At 09:28, 19990811, Scott Hess wrote:
>At one point, I was VERY concerned about FreeBSD using userland threads and
>Linux using lightweight tasks. Handling I/O blocking between tasks is a
>well-understood problem, and I wondered if seperate tasks would allow for
>better throughput than userland threads. At least with FreeBSD3.1, I have
>no evidence of this being a problem. I still would be more comfortable if I
>had the option of using kernel threads, but they're not there, yet.
When you say, "they're not there, yet", do you mean that kernel
threads are not available in FreeBSD, or that they're not at a
level of stability/performance that you'd be comfortable with?
Because I can assure you that they're available, and with a
recent FreeBSD (3.2) the stability is excellent and the performance
is very good.
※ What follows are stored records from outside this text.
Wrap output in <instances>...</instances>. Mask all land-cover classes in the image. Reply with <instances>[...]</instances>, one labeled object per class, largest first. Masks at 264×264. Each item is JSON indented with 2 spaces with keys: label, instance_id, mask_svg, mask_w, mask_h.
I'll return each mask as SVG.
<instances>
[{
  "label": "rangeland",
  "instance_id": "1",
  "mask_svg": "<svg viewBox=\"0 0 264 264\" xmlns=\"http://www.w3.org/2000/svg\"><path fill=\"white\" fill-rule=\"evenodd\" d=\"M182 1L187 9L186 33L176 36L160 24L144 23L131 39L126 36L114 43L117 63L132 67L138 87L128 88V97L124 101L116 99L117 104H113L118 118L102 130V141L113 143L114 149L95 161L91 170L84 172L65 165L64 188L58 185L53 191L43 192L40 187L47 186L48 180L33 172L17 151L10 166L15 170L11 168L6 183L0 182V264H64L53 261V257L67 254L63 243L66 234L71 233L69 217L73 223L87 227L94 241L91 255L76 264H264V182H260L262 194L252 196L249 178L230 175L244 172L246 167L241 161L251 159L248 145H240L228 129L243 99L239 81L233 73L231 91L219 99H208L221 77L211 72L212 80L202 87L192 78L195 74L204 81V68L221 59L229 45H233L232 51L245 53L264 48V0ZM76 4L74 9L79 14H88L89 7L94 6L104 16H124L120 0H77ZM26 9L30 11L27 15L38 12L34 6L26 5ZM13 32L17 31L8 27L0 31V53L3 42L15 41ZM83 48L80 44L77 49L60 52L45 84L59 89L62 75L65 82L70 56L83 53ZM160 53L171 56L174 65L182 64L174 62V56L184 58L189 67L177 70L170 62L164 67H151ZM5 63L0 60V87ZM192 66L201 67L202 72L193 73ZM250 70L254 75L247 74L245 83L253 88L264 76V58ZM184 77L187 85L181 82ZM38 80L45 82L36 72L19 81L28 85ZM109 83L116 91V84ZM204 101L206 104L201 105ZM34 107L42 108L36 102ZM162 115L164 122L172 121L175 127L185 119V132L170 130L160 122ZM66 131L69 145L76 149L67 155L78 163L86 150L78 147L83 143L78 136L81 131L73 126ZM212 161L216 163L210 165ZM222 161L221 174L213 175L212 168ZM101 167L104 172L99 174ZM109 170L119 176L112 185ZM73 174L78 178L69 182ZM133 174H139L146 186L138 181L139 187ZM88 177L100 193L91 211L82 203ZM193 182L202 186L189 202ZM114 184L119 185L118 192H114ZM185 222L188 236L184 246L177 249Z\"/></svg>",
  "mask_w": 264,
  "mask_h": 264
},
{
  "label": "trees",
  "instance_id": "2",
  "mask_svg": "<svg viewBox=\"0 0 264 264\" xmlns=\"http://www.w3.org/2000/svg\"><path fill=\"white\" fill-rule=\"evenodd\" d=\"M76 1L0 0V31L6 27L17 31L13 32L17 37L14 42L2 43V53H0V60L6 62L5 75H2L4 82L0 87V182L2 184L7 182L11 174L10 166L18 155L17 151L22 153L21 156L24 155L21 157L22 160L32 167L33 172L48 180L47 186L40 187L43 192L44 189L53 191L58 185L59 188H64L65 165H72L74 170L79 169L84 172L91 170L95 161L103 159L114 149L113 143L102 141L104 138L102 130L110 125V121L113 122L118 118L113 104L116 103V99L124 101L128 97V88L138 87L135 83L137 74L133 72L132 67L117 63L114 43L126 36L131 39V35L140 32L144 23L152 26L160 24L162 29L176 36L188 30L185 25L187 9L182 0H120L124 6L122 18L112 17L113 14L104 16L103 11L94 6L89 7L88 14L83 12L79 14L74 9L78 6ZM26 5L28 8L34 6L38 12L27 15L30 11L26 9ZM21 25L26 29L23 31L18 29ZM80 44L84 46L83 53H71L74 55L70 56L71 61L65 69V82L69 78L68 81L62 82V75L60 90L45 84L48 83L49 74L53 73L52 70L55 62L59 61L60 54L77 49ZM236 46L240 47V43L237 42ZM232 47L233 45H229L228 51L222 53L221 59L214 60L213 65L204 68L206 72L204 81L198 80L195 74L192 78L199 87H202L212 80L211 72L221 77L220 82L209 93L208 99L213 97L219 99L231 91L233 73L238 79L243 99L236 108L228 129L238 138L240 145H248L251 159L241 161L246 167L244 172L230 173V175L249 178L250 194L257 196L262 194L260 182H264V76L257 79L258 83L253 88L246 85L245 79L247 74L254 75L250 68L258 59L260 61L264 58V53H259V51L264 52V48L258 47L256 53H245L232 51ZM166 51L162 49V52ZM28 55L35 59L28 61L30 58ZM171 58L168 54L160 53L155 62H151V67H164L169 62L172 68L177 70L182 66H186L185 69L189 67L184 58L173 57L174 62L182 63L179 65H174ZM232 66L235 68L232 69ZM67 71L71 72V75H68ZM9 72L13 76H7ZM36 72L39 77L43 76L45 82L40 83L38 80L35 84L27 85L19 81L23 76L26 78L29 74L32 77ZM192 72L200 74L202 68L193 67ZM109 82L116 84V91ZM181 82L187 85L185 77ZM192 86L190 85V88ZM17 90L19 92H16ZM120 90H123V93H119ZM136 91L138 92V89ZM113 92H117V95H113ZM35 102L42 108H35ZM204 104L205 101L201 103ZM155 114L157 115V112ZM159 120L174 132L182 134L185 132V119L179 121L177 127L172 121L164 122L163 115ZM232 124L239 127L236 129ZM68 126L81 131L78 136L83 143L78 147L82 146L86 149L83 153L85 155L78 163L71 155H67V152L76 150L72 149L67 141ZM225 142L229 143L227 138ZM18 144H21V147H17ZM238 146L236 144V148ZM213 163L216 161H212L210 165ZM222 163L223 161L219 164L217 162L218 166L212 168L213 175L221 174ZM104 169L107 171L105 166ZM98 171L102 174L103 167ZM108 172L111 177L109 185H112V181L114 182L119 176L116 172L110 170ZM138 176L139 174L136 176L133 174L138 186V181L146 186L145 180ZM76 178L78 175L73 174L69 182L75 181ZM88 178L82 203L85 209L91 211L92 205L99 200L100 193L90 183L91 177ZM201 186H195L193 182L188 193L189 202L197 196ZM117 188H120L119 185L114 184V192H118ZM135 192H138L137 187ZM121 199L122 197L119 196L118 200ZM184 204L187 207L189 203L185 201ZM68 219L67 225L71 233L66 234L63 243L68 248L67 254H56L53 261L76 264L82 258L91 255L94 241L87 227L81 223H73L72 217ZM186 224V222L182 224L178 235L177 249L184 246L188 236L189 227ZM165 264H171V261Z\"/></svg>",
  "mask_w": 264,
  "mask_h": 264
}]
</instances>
I've been using kernel threads with FreeBSD since
early this year with not a single crash, lockup, or problem.
There are some performance issues when using FreeBSD's kernel
threads and SMP, because right now a large portion of the kernel
has to be locked. The developers are working on bringing the
locks further into the kernel, so that multiple processes can be
working in the kernel at the same time. But if you're using a
single-processor machine, FreeBSD kernel threads work very well.
There's no need to use MIT-pthreads on FreeBSD.
P.S. My comment about Linux users in an earlier post was meant
as a blatant poke at myself and anyone else who defends one or
the other without regard to the facts. I hope it was interpreted
that way, and not as a genuine description of anything.